Timberline’s emphasis has been on helping customers meet their needs, Pettit added.

“We spent a lot of time helping our customers get through this, and emphasizing that we’re going to do everything we can through the toughest of times this farm has ever been through,” Pettit said. “We’re going to lock arms with our partners and do the best that we can, even if there are some blips on the radar with supply issues because of increased demand or, quite honestly, because of labor challenges related to COVID. It is what it is. Our customers certainly appreciated that. There have been some challenges out there, and we try to do our best to take care of our customers. … We’re just happy to be a part of helping them survive, and then springboard from survival into crazy success.”

Consumer Education

Sharing Knowledge Drives Sales

This year has seen many new customers enter the hobby, pet specialty retailers reported, and many stores have had to focus on education to help drive success.

“I don’t really use nutritional handouts or anything like that,” said Robbie Whitter, owner of Midway Tropical Fish & Pets, a pet store in Kent, Wash. “We tell people what they need and what they can get. A lot of customers rely on [the] internet to learn about what is available.
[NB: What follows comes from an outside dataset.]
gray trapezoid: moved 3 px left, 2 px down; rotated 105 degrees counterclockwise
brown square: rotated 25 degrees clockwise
The only problem is, I always tell customers that what they’re reading online is someone’s experience. It doesn’t always mean that’s the right way. We see that a lot with people who come in. I know a lot of Petco and PetSmart stores offer care sheets. I don’t do that. Most of my sales staff are competent to handle it.”
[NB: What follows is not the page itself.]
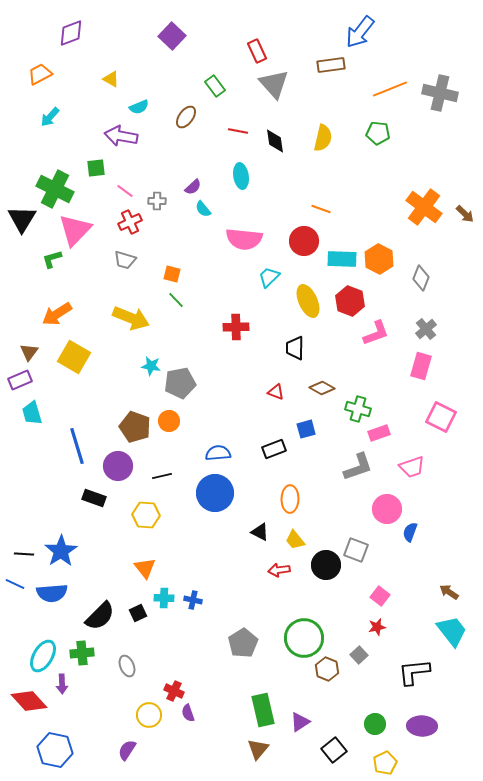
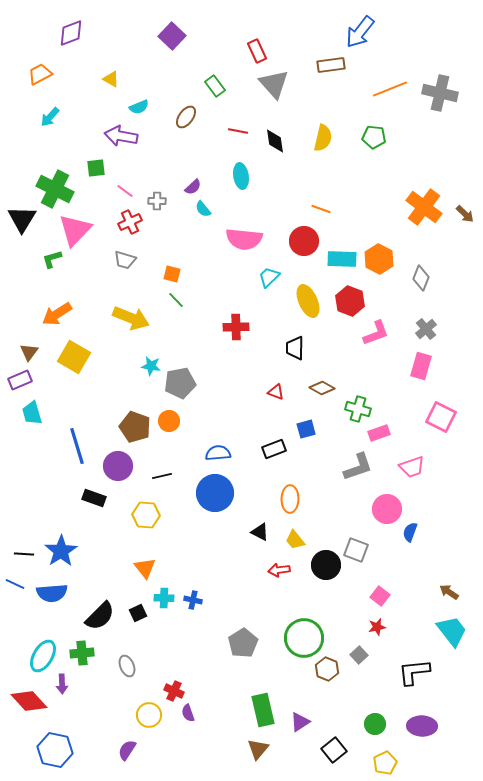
green pentagon at (378, 133): moved 4 px left, 4 px down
Most retailers rely on establishing a relationship with customers, and that means starting a dialogue to educate them about proper herp nutrition.

“Each animal has its own unique care requirements,” said Ashley Rademacher, animal care and education director for Zoo Med Labs, a manufacturer of exotic pet foods and supplies in San Luis Obispo, Calif. “Retailers should make sure their employees … can help answer dietary questions.”

The company offers Zoo Med University, which provides free online training courses for store associates, Rademacher stated. It also provides animal care sheets, and customers can call Zoo Med’s customer service team directly to help answer dietary questions.

There are several sources retailers can use to gather educational materials, industry insiders said.

“Our website is not designed to sell anything,” said Andy Pettit, sales manager for Timberline Live Pet Foods, a supplier of live pet foods in Marion, Ill. “It’s designed to educate. Thankfully, a couple other big players out there have been focusing on proper husbandry … and obviously diversification of the diet, proper supplementation when needed, staple feeders and supplemental feeders, and also recommend keeping it as natural as possible, which means offering live food. That’s why we see so much more success among hobbyists.”